RESULTS and DISCUSSION

Here we present a selection of the dataset shown in our recent work (submitted) focusing on the neurochemical profile of the striatal region of juvenile rats after injection with either bicuculline or saline. Representative water-suppressed in vivo proton MR spectra of the investigated rat brain region clearly show the well-resolved resonances of numerous cerebral metabolites signals (Fig. 1), obtained with sufficiently consistent spectral quality. The average full width at half-maximum found by LCModel was 0.026 ± 0.002 ppm (13.0 ± 1.0 Hz) in the striatum. Corresponding SNR were 14.6 ± 3. The average Cramer-Rao lower bounds (CRLB) corresponding to the fitted metabolites are shown in Fig. 2. The low average CRLBs of 8, 3 and 6 for GABA, Glu and Gln in the striatum, proves the reliability of the quantification of the metabolites of the glutamatergic and GABAergic neurotransmission systems. The high spectral quality achieved over the entire chemical shift range (0.5–4.2 ppm) ensured reliable and reproducible quantification of each of the brain metabolites. A significant difference between the bicuculline injected young rodent model and sham injected (control) groups has not been observed for any MRS detectable metabolite in the striatum (Fig. 3).
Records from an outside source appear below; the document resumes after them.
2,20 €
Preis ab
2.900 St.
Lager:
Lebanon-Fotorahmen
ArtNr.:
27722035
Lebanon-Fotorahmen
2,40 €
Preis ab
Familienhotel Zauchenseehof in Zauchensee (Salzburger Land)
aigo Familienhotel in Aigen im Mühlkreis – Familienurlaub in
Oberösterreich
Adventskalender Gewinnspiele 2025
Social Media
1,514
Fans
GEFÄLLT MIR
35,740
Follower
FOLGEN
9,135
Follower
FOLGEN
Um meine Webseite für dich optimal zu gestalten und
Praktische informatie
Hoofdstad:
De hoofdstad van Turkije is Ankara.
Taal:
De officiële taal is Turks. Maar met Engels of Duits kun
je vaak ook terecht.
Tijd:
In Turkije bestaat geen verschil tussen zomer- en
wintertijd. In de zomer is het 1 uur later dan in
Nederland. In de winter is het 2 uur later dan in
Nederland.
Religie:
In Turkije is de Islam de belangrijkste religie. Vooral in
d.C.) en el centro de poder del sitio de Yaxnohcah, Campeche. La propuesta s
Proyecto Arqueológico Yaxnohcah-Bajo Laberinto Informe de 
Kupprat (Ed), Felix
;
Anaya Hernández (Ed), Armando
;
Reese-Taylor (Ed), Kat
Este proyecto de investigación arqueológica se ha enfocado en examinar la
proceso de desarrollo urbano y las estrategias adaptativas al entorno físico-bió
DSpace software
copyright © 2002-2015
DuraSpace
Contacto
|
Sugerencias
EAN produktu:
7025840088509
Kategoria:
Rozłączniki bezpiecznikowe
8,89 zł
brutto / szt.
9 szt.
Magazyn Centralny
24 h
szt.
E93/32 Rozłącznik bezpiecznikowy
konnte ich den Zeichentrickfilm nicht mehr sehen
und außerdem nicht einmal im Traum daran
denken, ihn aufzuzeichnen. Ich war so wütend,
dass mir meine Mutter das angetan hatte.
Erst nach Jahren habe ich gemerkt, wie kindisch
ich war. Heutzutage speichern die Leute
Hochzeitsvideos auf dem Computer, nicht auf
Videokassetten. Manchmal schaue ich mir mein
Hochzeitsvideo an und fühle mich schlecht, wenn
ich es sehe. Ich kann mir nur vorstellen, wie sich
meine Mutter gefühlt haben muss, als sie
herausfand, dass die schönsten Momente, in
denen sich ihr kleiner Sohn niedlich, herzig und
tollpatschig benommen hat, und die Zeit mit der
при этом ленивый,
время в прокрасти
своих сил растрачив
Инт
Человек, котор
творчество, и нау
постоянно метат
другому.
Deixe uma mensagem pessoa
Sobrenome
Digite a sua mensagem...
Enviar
Despite of the fact that scyllo-Ins and N-acetylaspartylglutamate (NAAG) signal were incorporated into the basis set of LCModel as a model component, corresponding concentration was not reliably possible.

CONCLUSION

Despite a clear ticking phenotype observed in our animal model, the unaltered striatal neurochemical profile suggest questions on the role of the striatum within the supposed dysfunctional cortical-striatal-thalamic-cortico circuitry in TS. An optimized short TE STEAM sequences in combination with advanced single-shot frequency and phase correction, and image-based shimming enables the quantification of brain metabolites with high spectral fidelity and reproducibility, demonstrating neurochemical profile of the bicuculline injected animals in comparison to sham injected animals at very high magnetic field (11.7 T).